Disgrace and dishonour
PUBLISHED: 11:38 01 September 2006 | UPDATED: 22:10 28 May 2010
MICHAEL Eke, who single-handedly brought to March a series of honours, including an MBE for himself, returned home on Tuesday night, utterly and irrevocably disgraced. Eke, no longer a flight lieutenant in the ATC, no longer the entrepreneur responsible f
MICHAEL Eke, who single-handedly brought to March a series of honours, including an MBE for himself, returned home on Tuesday night, utterly and irrevocably disgraced.
Eke, no longer a flight lieutenant in the ATC, no longer the entrepreneur responsible for summer festivals, Remembrance Day parades, Jubilee celebrations and civic tattoos, now faces jail when he returns to Norwich Crown Court next month.
He will, inevitably, be stripped of his MBE which, on his own admission, he obtained by deception by creating false references supporting his nomination.
And he is likely to lose his Plover Drive home as legal action gets under way to recover the thousands of pounds he stole.
His lie - "that I have not misappropriated a penny"- was just one of many in a breathtaking swathe of fraud and deception that began nearly five years ago when he forged references to get a job with Cambridgeshire Police.
He went on to steal computers and cameras from the police, faked invoices to line his pocket, and lied to get large sums from Lottery grants.
He even used £7,720 raised by the mayor, Councillor Bernard Keane, to buy a new car.
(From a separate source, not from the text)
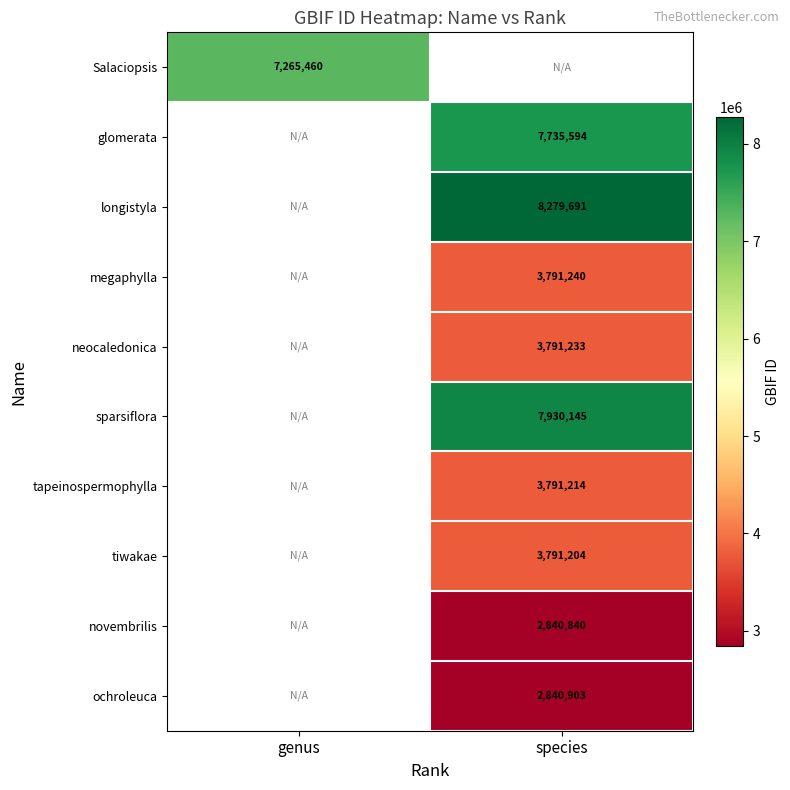

True or false: longistyla has a value of 2975022.1 at species.

False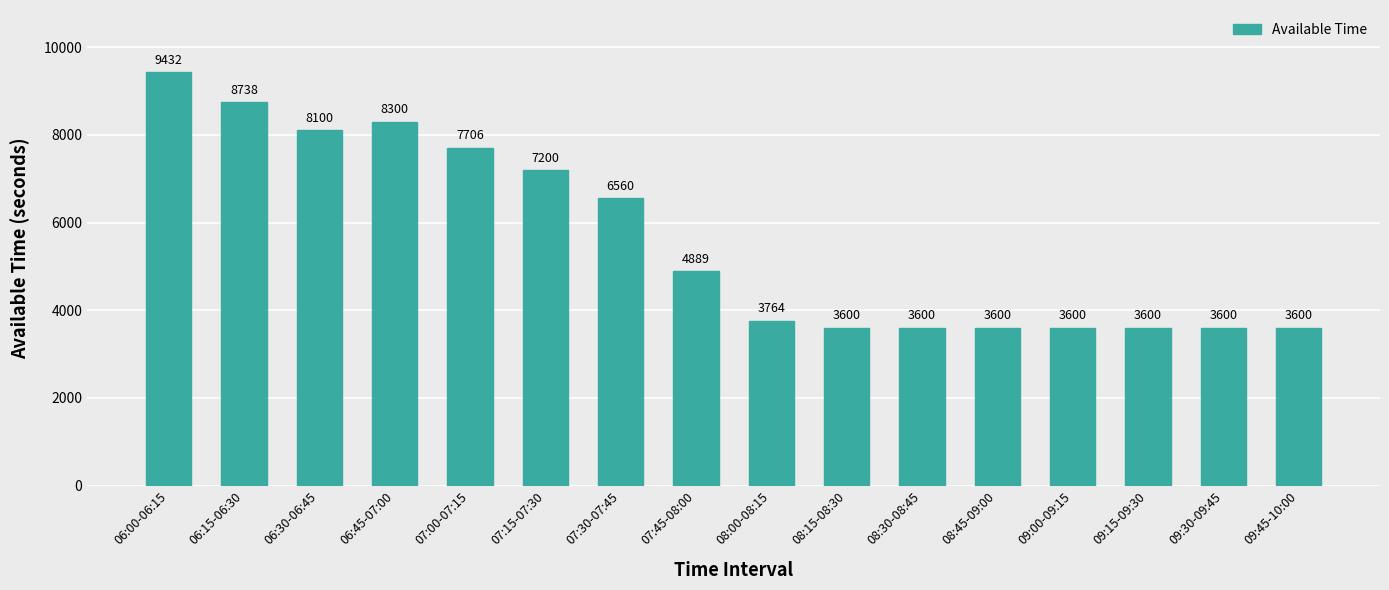

How many bars are there in total?

16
The money was intended to replace instruments stolen in a burglary at the ATC headquarters in March.
And for three years running he had candles delivered and invoiced to the police - which he then sold on to St Peter's Church, March, for their Christmas Eve midnight mass.
On Tuesday Eke stood impassionately in the dock to add two guilty pleas to the
12 he had previously admitted at an earlier hearing,
Judge Paul Downs agreed that three more charges denied by Eke, two involving the forgery of his mother's will, should lie on file.